(45c) Effect of Deposition Method on Valence Band Offsets of SiO2 and Al2O3 on (Al0.14Ga0.86)2O3

The β-(Al_xGa_1-x)₂O₃/Ga₂O₃ heterostructure is attracting attention for field-effect transistors (HFETs) that have shown impressive and improving performance. The formation of a two-dimensional electron gas enhances the transport properties, with advantages in device performance. These heterostructures extend the range of options for Ga₂O₃ based electronics, which is a welcome addition to potential ultra-wide bandgap semiconductors with power figure-of-merits well beyond SiC and GaN. The absence of p-type doping for Ga₂O₃ and its alloys means only majority carrier devices are possible and the availability of (Al_xGa_1-x)₂O₃/Ga₂O₃ heterostructures for scaled field effect transistors is important if radiofrequency applications are to be addressed by Ga₂O₃. The options for gate dielectric are limited in the case of (Al_xGa_1-x)₂O₃ (referred to here in short as AGO), which exhibits a bandgap of around 5 eV and must utilize dielectric material with a bandgap of 7 eV of higher to have adequate offsets in both the conduction and valence bands. Additionally, the gate dielectric must also be able to be deposited without disrupting the oxide surface. The two most common gate dielectrics in general for Ga₂O₃ and specifically for β-(Al_xGa_1-x)₂O₃/Ga₂O₃ have been Al₂O₃ and SiO₂. Both of these dielectrics are thermodynamically stable on the AGO. Recent studies have shown the surface of β-Ga₂O₃ is easily degraded by exposure to plasma environments involving energetic ion bombardment. An advantage of sputtering is that it is broadly available and can produce pure oxides, but sputtered oxides can have plasma-induced damage.

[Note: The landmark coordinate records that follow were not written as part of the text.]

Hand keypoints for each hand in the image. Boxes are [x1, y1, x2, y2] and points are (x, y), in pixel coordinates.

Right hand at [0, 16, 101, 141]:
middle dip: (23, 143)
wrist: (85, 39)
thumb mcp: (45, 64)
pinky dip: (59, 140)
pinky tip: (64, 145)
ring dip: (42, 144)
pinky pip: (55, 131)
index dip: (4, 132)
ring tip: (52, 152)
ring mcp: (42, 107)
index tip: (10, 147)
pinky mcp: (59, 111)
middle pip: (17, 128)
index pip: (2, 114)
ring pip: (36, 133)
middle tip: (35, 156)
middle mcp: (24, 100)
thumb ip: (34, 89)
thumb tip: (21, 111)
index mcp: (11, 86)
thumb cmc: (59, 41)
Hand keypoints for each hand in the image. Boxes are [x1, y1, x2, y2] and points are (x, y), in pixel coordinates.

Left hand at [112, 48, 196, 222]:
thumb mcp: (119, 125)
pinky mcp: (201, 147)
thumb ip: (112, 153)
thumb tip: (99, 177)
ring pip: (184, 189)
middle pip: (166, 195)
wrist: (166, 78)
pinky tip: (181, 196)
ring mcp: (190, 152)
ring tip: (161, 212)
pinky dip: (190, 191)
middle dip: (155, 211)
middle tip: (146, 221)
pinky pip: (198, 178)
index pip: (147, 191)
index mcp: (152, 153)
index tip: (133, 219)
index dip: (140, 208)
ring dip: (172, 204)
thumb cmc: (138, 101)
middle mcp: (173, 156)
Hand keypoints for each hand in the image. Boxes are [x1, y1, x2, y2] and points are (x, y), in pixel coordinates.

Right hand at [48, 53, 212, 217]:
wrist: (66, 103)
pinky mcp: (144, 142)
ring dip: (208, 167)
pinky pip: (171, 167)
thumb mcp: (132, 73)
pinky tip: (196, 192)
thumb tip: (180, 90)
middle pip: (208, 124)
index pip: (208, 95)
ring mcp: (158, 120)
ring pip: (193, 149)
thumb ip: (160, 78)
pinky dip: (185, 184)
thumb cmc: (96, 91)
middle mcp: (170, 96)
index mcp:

In this paper we show that there are differences of up to 1 eV in band alignments for the common gate dielectrics SiO₂ and Al₂O₃ on single crystal (Al_0.14Ga_0.86)₂O₃, depending on whether they are deposited by sputtering or Atomic Layer Deposition. In the case of Al₂O₃, this changed the band alignment from nested (type I) to staggered gap (type II). The valence band offset at eachheterointerface was measured using X-Ray Photoelectron Spectroscopy and was determined to be -0.85 eV for sputtered Al₂O₃ and 0.23 eV for ALD Al₂O₃ on β-(Al_0.14Ga_0.86)₂O₃, while for SiO₂ it was 0.6 eV for sputtered and 1.6 eV for ALD. These results are consistent with recent results showing that the surface of Ga₂O₃ and related alloys are susceptible to severe changes during exposure to energetic ion environments.